Abstract

Background: Prior studies suggest that obesity, measured at a single time point, has a stronger association with heart failure with preserved ejection fraction (HFpEF) than heart failure with reduced ejection fraction (HFrEF). Longstanding obesity is associated with both diastolic and systolic dysfunction, but there is scarce data on the association of cumulative adiposity with risks for HFpEF and HFrEF. Hypothesis: Higher cumulative adiposity is associated with increased risk for both HFpEF and HFrEF. Methods: We performed a prospective analysis of 8,895 individuals (mean age 63, 57% women, 19% Black adults) without HF or coronary heart disease (CHD) who attended ARIC Visit 4 (1996-99). We calculated cumulative excess body-mass index (BMI) years from age 25 to Visit 4 by centering the BMI variable at 25 kg/m2 at each of the first 4 ARIC visits and at age 25 (self-reported), and multiplying the average BMI by the number of years from age 25 to Visit 4. Cumulative excess BMI years were categorized into quartiles. The outcomes were cases of incident HFpEF (EF ≥50%) and HFrEF (EF <50%) during the period of HF adjudication in ARIC (1/1/2005-12/31/2019); we excluded those with HF prior to 2005. We used Cox models to calculate incidence rates and estimate hazard ratios (HRs) for the associations of cumulative excess BMI years with incident HFpEF and HFrEF, adjusting for covariates including incident CHD. Results: There were 554 HFpEF and 482 HFrEF events over 14 years of follow-up.
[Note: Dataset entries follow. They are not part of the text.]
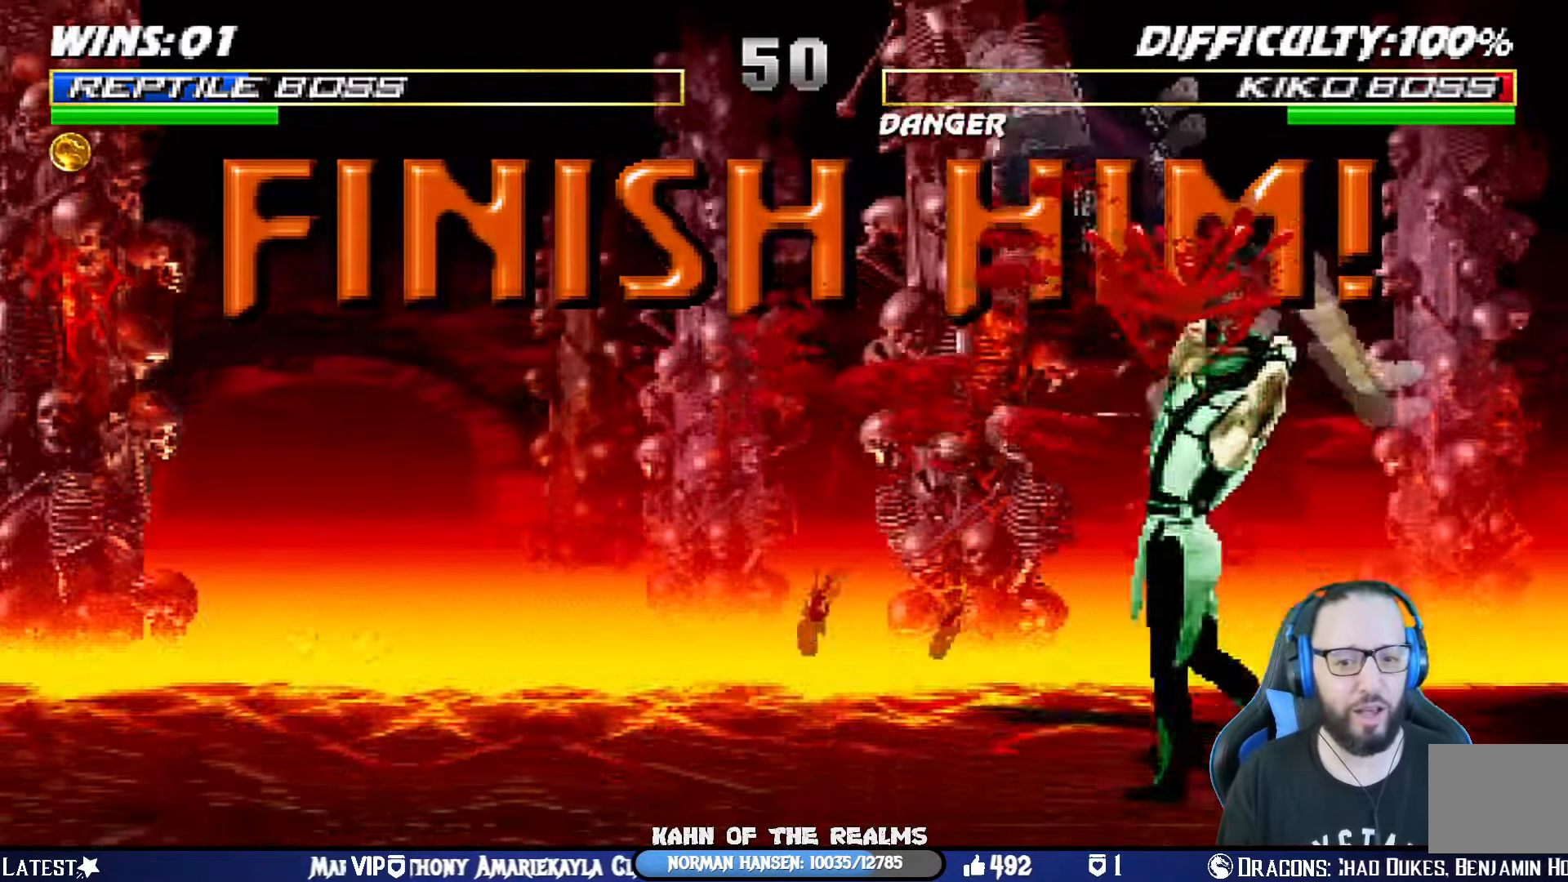
{"buttons": [], "left_stick": "center", "right_stick": "center", "events": [[16, "CROSS", "up"], [33, "L1", "up"]]}
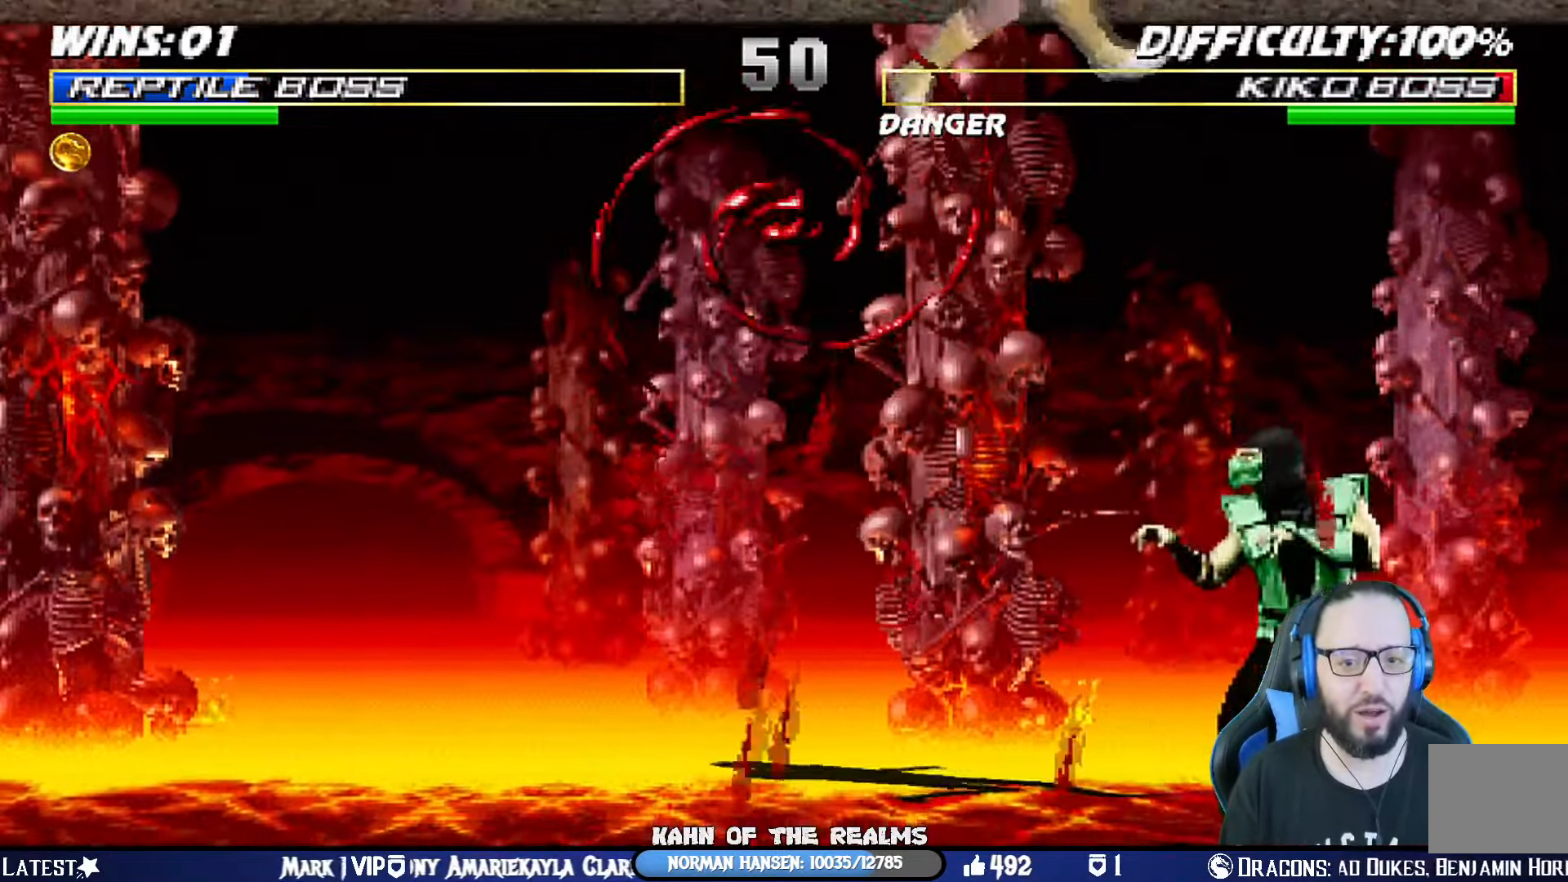
{"buttons": ["L1", "DPAD_LEFT"], "left_stick": "center", "right_stick": "center", "events": [[167, "DPAD_LEFT", "down"], [167, "L1", "down"], [217, "SQUARE", "down"], [417, "SQUARE", "up"]]}
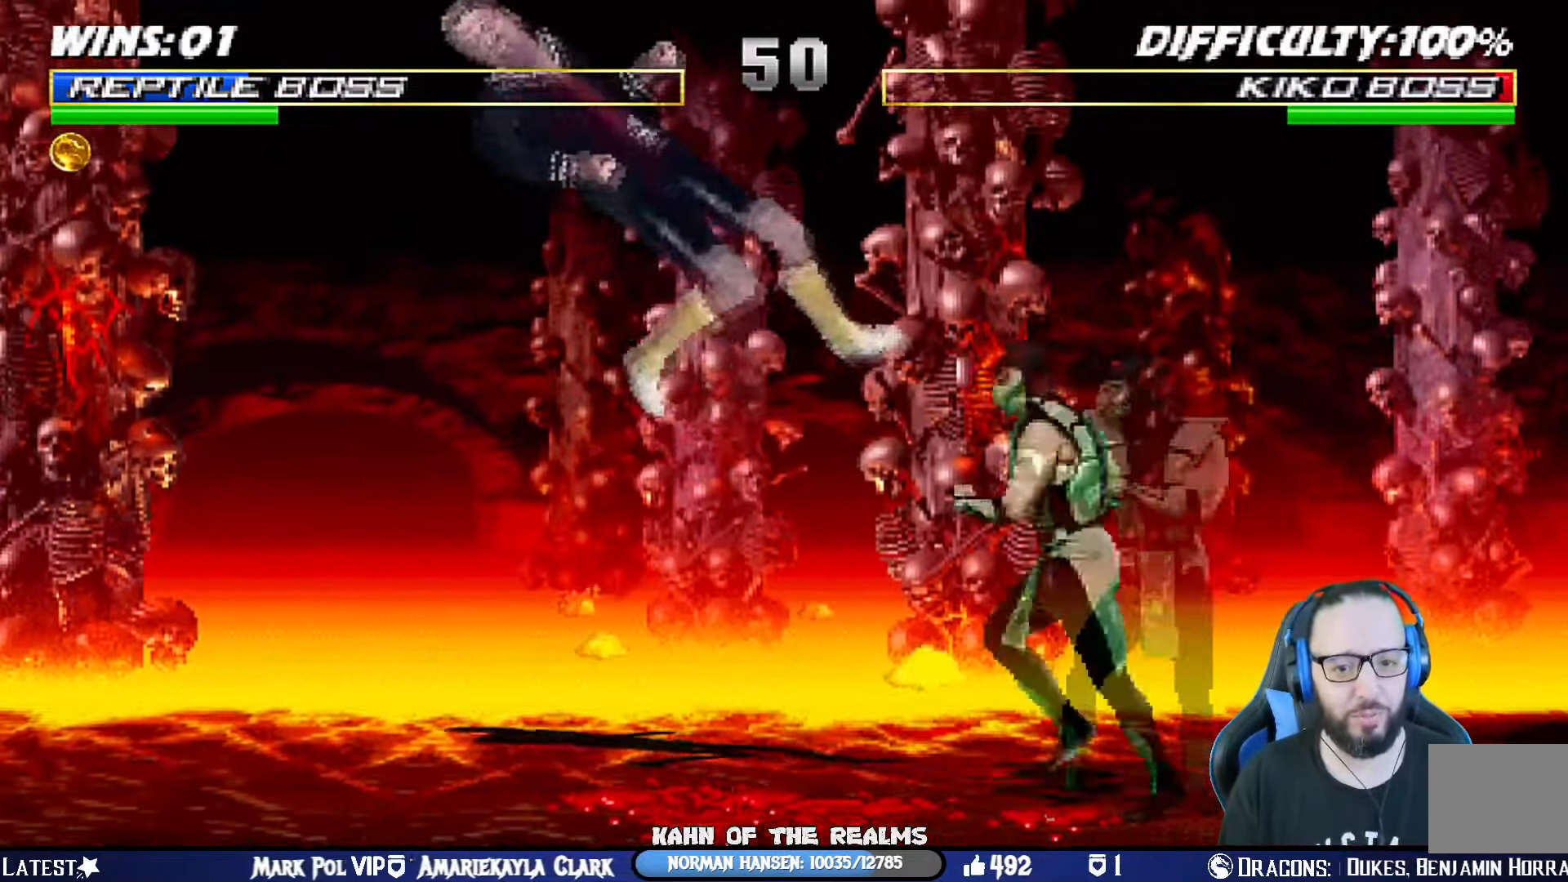
{"buttons": ["L1"], "left_stick": "center", "right_stick": "center", "events": [[233, "SQUARE", "down"], [433, "DPAD_LEFT", "up"], [433, "SQUARE", "up"]]}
Higher quartiles of cumulative excess BMI years were associated with greater incidence of HFpEF and HFrEF (Table). Compared to the lowest quartile, the highest quartile of cumulative excess BMI years was associated with greater risk for HFpEF (HR: 1.57, 95% CI 1.22-2.03) and HFrEF (1.50, 95% CI 1.13-1.99). Conclusions: Excess cumulative weight is associated with similarly increased risks of HFpEF and HFrEF, indicating the importance of obesity prevention for reducing the risks for different subtypes of HF.